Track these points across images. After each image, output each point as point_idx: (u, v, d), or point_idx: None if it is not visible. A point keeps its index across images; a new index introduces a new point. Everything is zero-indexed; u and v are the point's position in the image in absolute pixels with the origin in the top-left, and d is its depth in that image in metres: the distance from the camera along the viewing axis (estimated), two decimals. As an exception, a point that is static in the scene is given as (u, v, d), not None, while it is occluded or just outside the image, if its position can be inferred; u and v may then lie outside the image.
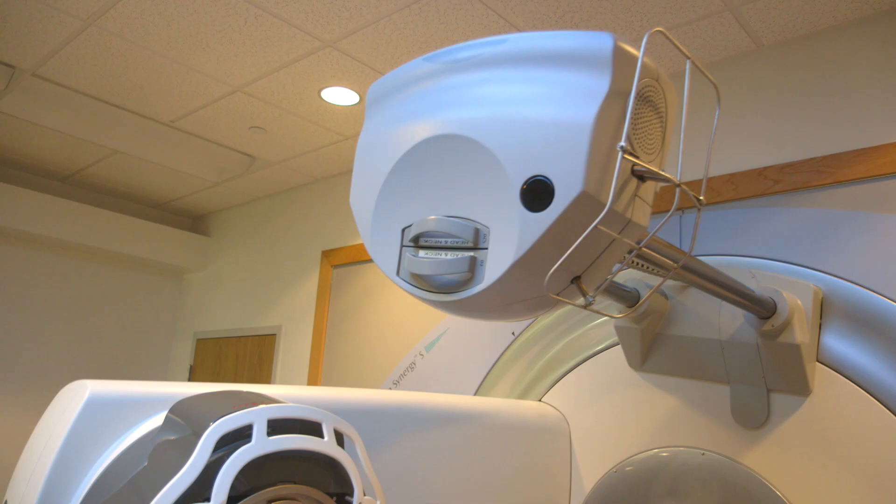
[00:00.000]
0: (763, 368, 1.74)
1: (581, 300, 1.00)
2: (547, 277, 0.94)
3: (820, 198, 1.93)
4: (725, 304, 1.73)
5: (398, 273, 1.14)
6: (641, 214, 1.02)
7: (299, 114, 3.30)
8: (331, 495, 1.51)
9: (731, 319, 1.78)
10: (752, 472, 1.72)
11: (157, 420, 1.44)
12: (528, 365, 2.39)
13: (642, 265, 1.39)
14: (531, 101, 1.00)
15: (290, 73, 2.89)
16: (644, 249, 1.07)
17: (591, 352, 2.21)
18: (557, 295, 1.02)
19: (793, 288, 1.72)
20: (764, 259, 1.89)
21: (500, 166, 1.01)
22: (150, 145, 3.83)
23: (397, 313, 3.54)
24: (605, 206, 0.92)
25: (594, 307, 0.99)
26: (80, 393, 1.41)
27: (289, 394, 1.75)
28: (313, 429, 1.47)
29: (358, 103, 3.15)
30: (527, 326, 2.49)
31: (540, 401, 2.29)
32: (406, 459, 1.92)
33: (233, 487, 1.27)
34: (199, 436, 1.27)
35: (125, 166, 4.23)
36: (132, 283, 4.96)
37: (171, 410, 1.40)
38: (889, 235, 1.76)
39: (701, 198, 1.05)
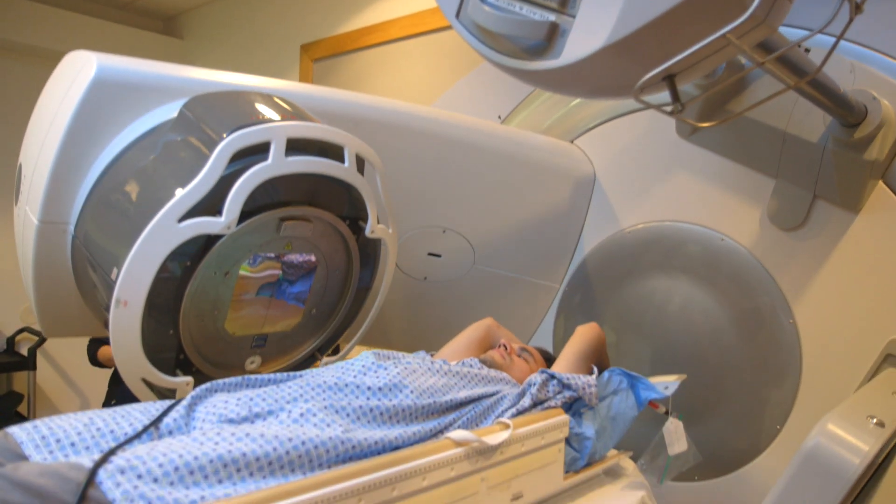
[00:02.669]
0: (819, 172, 1.60)
1: (668, 106, 0.84)
2: (643, 80, 0.76)
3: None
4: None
5: (458, 16, 0.94)
6: (779, 14, 0.80)
7: None
8: (343, 219, 1.49)
9: (805, 113, 1.59)
10: (767, 271, 1.70)
11: (171, 110, 1.33)
12: (556, 104, 2.20)
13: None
14: None
15: None
16: (767, 65, 0.87)
17: (638, 106, 2.03)
18: (642, 91, 0.84)
19: (892, 94, 1.50)
20: (870, 50, 1.62)
21: None
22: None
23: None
24: (744, 5, 0.70)
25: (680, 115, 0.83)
26: (86, 68, 1.27)
27: (313, 93, 1.61)
28: (335, 151, 1.38)
29: None
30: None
31: (572, 142, 2.18)
32: (422, 182, 1.87)
33: (245, 203, 1.22)
34: (213, 144, 1.18)
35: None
36: (106, 91, 4.41)
37: (187, 106, 1.29)
38: None
39: (859, 2, 0.81)
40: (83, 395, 4.20)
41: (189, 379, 1.27)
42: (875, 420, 1.08)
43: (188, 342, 1.27)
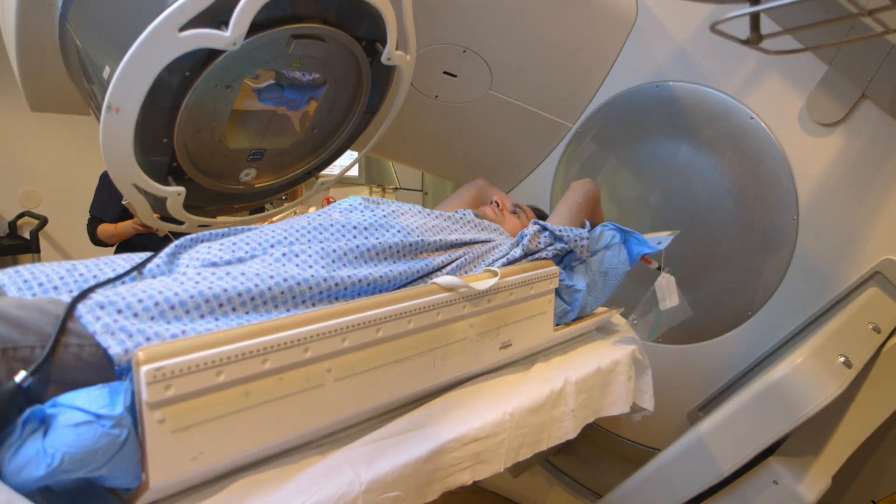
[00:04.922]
0: (879, 70, 1.47)
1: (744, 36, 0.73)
2: (727, 17, 0.65)
3: None
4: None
5: None
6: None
7: None
8: (359, 40, 1.35)
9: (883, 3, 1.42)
10: (787, 162, 1.62)
11: None
12: None
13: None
14: None
15: None
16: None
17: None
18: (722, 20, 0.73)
19: None
20: None
21: None
22: None
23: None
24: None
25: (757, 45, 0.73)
26: None
27: None
28: (359, -35, 1.21)
29: None
30: None
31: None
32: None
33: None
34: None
35: None
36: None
37: None
38: None
39: None
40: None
41: (181, 189, 1.24)
42: (843, 359, 1.10)
43: (182, 151, 1.21)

----

YOUR OBJECTIVE:
Only the lines from the top of the records through the line with "43: (188, 342, 1.27)" belong in the copy; write them out exactly, leaving out pictures.

RESULT:
Track these points across images. After each image, output each point as point_idx: (u, v, d), or point_idx: None if it is not visible. A point keeps its index across images; a new index introduces a new point. Everything is zero-indexed; u and v are the point's position in the image in absolute pixels with the origin in the top-left, and d is its depth in that image in metres: the distance from the camera along the viewing axis (estimated), two decimals. As an exception, a point that is static in the scene is given as (u, v, d), not None, while it is occluded or just outside the image, if its position can be inferred; u and v may then lie outside the image.
[00:00.000]
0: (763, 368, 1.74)
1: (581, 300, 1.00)
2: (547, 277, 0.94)
3: (820, 198, 1.93)
4: (725, 304, 1.73)
5: (398, 273, 1.14)
6: (641, 214, 1.02)
7: (299, 114, 3.30)
8: (331, 495, 1.51)
9: (731, 319, 1.78)
10: (752, 472, 1.72)
11: (157, 420, 1.44)
12: (528, 365, 2.39)
13: (642, 265, 1.39)
14: (531, 101, 1.00)
15: (290, 73, 2.89)
16: (644, 249, 1.07)
17: (591, 352, 2.21)
18: (557, 295, 1.02)
19: (793, 288, 1.72)
20: (764, 259, 1.89)
21: (500, 166, 1.01)
22: (150, 145, 3.83)
23: (397, 313, 3.54)
24: (605, 206, 0.92)
25: (594, 307, 0.99)
26: (80, 393, 1.41)
27: (289, 394, 1.75)
28: (313, 429, 1.47)
29: (358, 103, 3.15)
30: (527, 326, 2.49)
31: (540, 401, 2.29)
32: (406, 459, 1.92)
33: (233, 487, 1.27)
34: (199, 436, 1.27)
35: (125, 166, 4.23)
36: (132, 283, 4.96)
37: (171, 410, 1.40)
38: (889, 235, 1.76)
39: (701, 198, 1.05)
[00:02.669]
0: (819, 172, 1.60)
1: (668, 106, 0.84)
2: (643, 80, 0.76)
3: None
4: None
5: (458, 16, 0.94)
6: (779, 14, 0.80)
7: None
8: (343, 219, 1.49)
9: (805, 113, 1.59)
10: (767, 271, 1.70)
11: (171, 110, 1.33)
12: (556, 104, 2.20)
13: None
14: None
15: None
16: (767, 65, 0.87)
17: (638, 106, 2.03)
18: (642, 91, 0.84)
19: (892, 94, 1.50)
20: (870, 50, 1.62)
21: None
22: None
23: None
24: (744, 5, 0.70)
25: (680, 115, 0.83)
26: (86, 68, 1.27)
27: (313, 93, 1.61)
28: (335, 151, 1.38)
29: None
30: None
31: (572, 142, 2.18)
32: (422, 182, 1.87)
33: (245, 203, 1.22)
34: (213, 144, 1.18)
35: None
36: (106, 91, 4.41)
37: (187, 106, 1.29)
38: None
39: (859, 2, 0.81)
40: (83, 395, 4.20)
41: (189, 379, 1.27)
42: (875, 420, 1.08)
43: (188, 342, 1.27)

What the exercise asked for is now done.